I signed up for Entaglion while attending IBM Q conference last year (they were sending out the game to interested participants), and I must say it's awesome. Thanks a bunch for creating it, ever since it arrived I had loads of fun! It's proven itself useful especially in making my friends more familiar with the world of quantum computing :)

In a related vein, now that there's qbits to play with on the cloud, there also rudimentary games available that use actual quantum computing! https://medium.com/@decodoku/introducing-the-worlds-first-ga...

It's purely a novelty, of course. But a cool one.


Great to see more stuff like this! I really believe in games for quantum pedagogy.
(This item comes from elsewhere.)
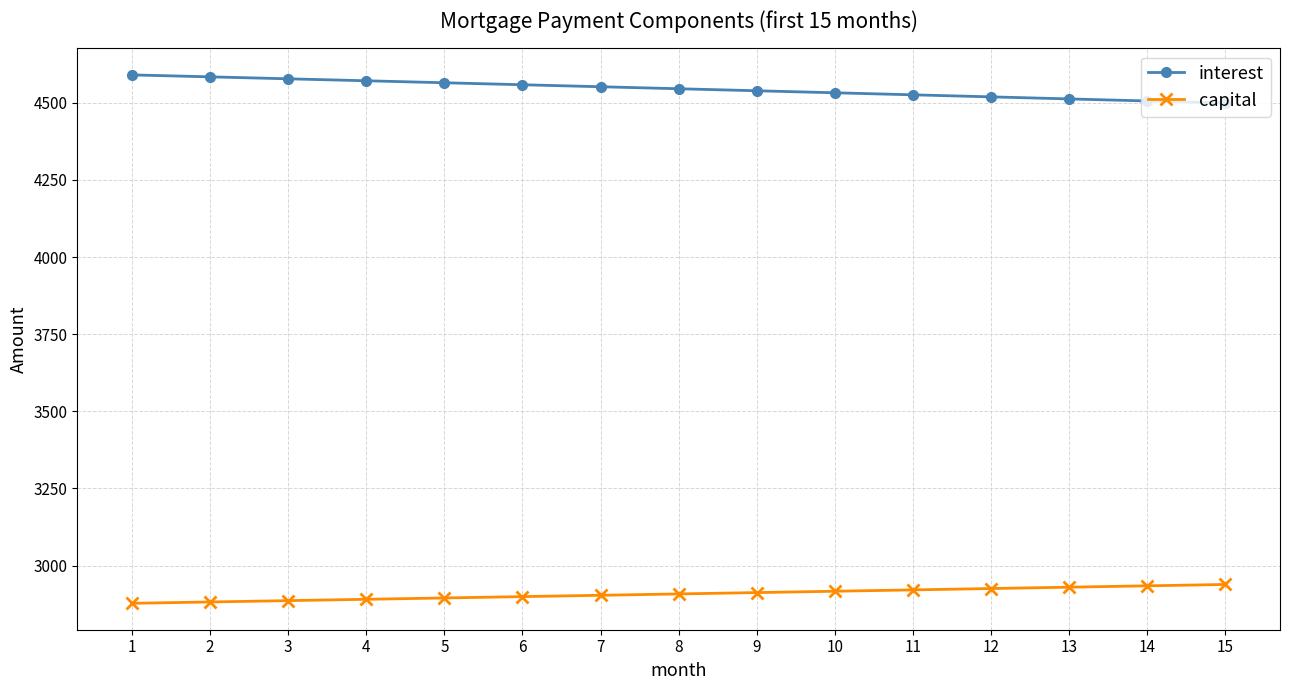

What is the value of the interest point at the 7th from the left?

4551.8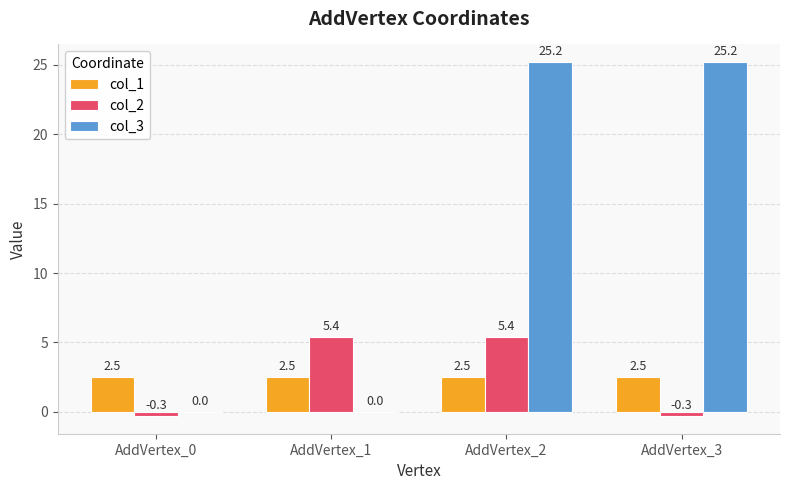

How many values in the col_2 series exceed 5?

2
See also https://en.wikipedia.org/wiki/Quantum_tic-tac-toe

and some computer games http://quantumgame.io/

http://www.tropic.org.uk/~crispin/quantum/

(full disclosure, last one is mine)


> we actually implemented a simulator for the game and AI players who could play it together.

Wow. If they got tired of quantum they could go into AI. AI good enough to simulate how hard a game is, is impressive.


I think the game creators are actually HCI+AI research scientists at IBM Research.

I wish I could just buy this. I'm not motivated enough to make it and I'd be disappointed with the quality of a home made version.

Take the files to office max and print on heavy cardstock. It makes very reasonable quality games. I design board games as a hobby and this is what I do. 100s of games played and good enough quality to pitch to publishers.

I don't think you can buy it. The license is non-commercial.